È uno dei primi passi strategici verso una nuova rete integrata del trasporto pubblico bergamasco.
La riorganizzazione ha l’obiettivo di creare «un sistema più leggibile, funzionale ed efficiente», nel
quale l’e-Brt – il collegamento con bus elettrici su corsia preferenziale, al via tra due settimane tra
Bergamo, Dalmine e Verdellino – costituisce «uno degli assi portanti della mobilità » insieme alle
tranvie T1 della Val Seriana e (futura) T2 della Val Brembana.
Per consentire questo cambiamento nella rete esistente, ATB Consorzio ha predisposto una serie di
modifiche ai percorsi e alla denominazione di alcune linee (in particolare le attuali C e 5), anticipando
le azioni previste dal programma di Bacino dell’Agenzia del Trasporto pubblico locale.
Le novità per la rete ATB, in vigore dal prossimo 3 agosto con l’avvio dell’e-Brt, sono state presentate
in una conferenza stampa nello Spazio Viterbi della Provincia, in via Tasso.
La revisione comporta «un’implementazione del servizio secondo una logica integrata che permette
una copertura più capillare del territorio» e nel concreto significa «più possibilità di spostamento
lungo le direttrici principali, maggiori frequenze e più collegamenti grazie agli interscambi»: come
spiegato da ATB e Agenzia, l’e-Brt avrà «un servizio ad alta frequenza, integrato con le altre linee
urbane ed extraurbane, per garantire spostamenti più rapidi e affidabili lungo il territorio».
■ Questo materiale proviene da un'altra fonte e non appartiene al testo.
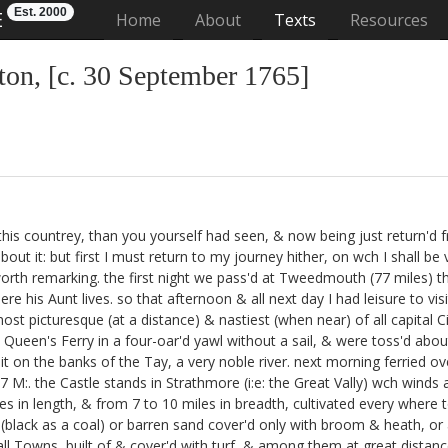
Est. 2000
E
(current)
Home
About
Texts
Resources
on, [c. 30 September 1765]
 of this countrey, than you yourself had seen, & now being just return'
 about it: but first I must return to my journey hither, on wch I shall 
orth remarking. the first night
we pass'd at Tweedmouth (77 miles) the
re his Aunt
lives. so that afternoon & all next day I had leisure to vi
st picturesque (at a distance) & nastiest (when near) of all capital Ci
 Queen's Ferry in a four-oar'd yawl without a sail, & were toss'd abou
n the banks of the Tay, a very noble river. next morning ferried ove
7 M:. the Castle stands in Strathmore (i:e: the Great Vally) wch win
iles in length, & from 7 to 10 miles in breadth, cultivated every where 
(black as a coal) or barren sand cover'd only with broom & heath, or 
all Towns, built of & cover'd with turf, & among them at great dista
Cambiano le linee 5 e C. Nel dettaglio la storica linea 5 – che nel 2014 è stata unita alla linea 11, con
varie ramificazioni nel corso degli anni – viene ridisegnata e, a partire dal 3 agosto, riorganizzata con
«una struttura più semplice e una denominazione più chiara e immediata».
Come spiegato da Federico Zamboni, direttore di esercizio di ATB, la lettera associata al numero
della linea corrisponde all’iniziale del capolinea di destinazione, rendendo il percorso
«immediatamente riconoscibile e più facile da ricordare».
In direzione Bergamo, invece, le linee sono identificate esclusivamente con il numero (5 o 15), poichè
condividono ciascuna un unico capolinea.
Il 5 collegherà da una parte il quartiere di Campagnola con Torre Boldone (5T), Ranica (5R), Nese
(5N), Alzano Lombardo (5A).
Sempre nel quadrante della Bassa Val Seriana, il 15 collegherà la stazione di Bergamo con i Comuni
a sud del fiume Serio: Gavarno (15G) e Villa di Serio (15V, con transito da Alzano Lombardo),
entrambe con passaggio da Pedrengo e Scanzorosciate.
Un’altra novità riguarda la revisione dell’attuale linea C (nata durante l’amministrazione Gori) ma
«senza alcun ridimensionamento», precisa Zamboni.
La C1, che si sviluppa lungo l’asse Tasca-Petrarca-Verdi e collega l’ospedale con Santa Lucia e con
il Don Orione, assumerà la denominazione di linea 2, che quindi ritorna.
Il ramo C2, in servizio lungo l’asse Tiraboschi-Porta Nuova-Camozzi, sarà invece integrato e
sostituito dalle nuove linee 51 e 52.
In città , queste nuove direttrici transiteranno entrambe dal Villaggio Sposi, dove sarà possibile
l’interscambio con l’e-Brt, per poi proseguire lungo via Martin Luther King (in corrispondenza
dell’ospedale Papa Giovanni XXIII), via Carducci e via Leopardi fino ai capolinea di cimitero e
Gandhi (Clementina).
é proprio nel quadrante ovest dell’Hinterland, percorso dalle linea 51 e 52, ci saranno varie novità ,
con la «pensione» della linea 5.
La 51 collegherà Dalmine (dove c’è anche la fermata di interscambio) a Bergamo attraversando
Sforzatica e Lallio, la 52 Levate col capoluogo passando per Sabbio, Dalmine, Sforzatica e Treviolo.
Le nuove corse interurbane Ma sono previsti cambiamenti anche sul servizio interurbano, come
annuncia Guidobono: «Per garantire l’interscambio con l’e-Brt verranno create tre linee ad hoc che
consentiranno ai Comuni della fascia meridionale della Bergamasca di raggiungere Dalmine o
Verdellino, dal momento che, per quanto riguarda i bus dell’interurbano, soltanto le corse scolastiche
arriveranno ancora a Bergamo, mentre tutte le altre dovranno tutte effettuare l’interscambio con l’ebrt.